From Andrew Huckman at the Chicago Symphony Orchestra on October 24, 2016:
In 1908, before Chicago had a Wrigley Field, baseball fans watched the Cubs win the World Series — at Orchestra Hall.
“Baseball was king,” the Chicago Daily Tribune reported, “And nowhere was its title more vociferously recognized than in the temple Chicago has dedicated to classical music.”
Years before baseball took to the airwaves in 1921, fans nationwide followed important out-of-town contests via play-by-play wire accounts posted in theaters and public squares, with local newspapers assisting. Forerunners of today’s television score bugs and smartphone gamecasts, chalkboards with scores and easels with lineups, and later mechanical diagrams with flashing lights, kept fans current on counts, outs and base runners.
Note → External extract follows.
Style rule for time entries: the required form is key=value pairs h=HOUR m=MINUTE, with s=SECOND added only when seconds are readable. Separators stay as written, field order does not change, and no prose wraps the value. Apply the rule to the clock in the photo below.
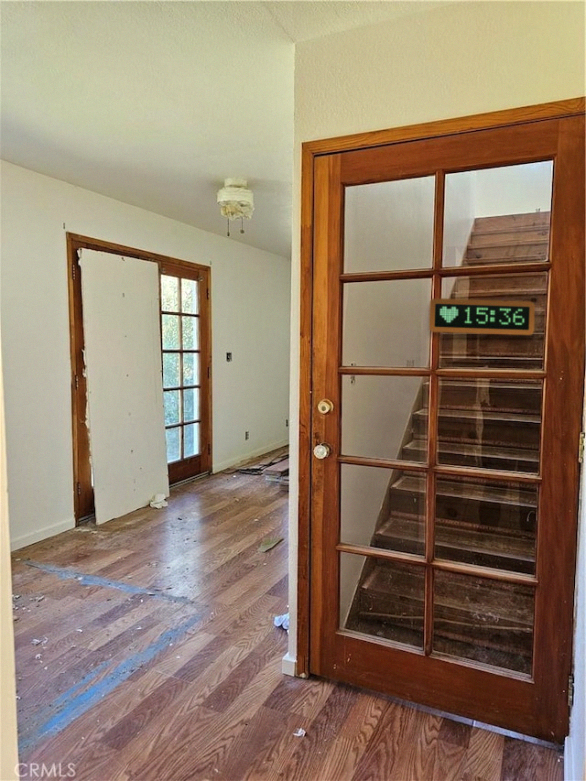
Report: h=15 m=36
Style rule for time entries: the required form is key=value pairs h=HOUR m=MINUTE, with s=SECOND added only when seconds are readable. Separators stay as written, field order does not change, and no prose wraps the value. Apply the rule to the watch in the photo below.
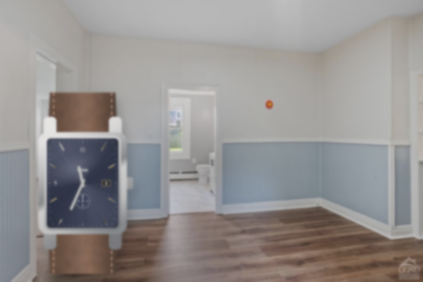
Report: h=11 m=34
On Sept. 23 of that 1908 season, Orchestra Hall opened its doors for away games — admission, 25 cents for men, ladies free — beginning with a contest between the Cubs and New York Giants, tied in the race for the National League pennant. Once inside the hall, fans watched a manually operated display called “The Tribune Electric Score Board,” on a relay from the Polo Grounds. The paper described the machine as “a large blackboard sprinkled with 18 names, many mysterious letters, a geometrical diagram, and red and white electric lights.”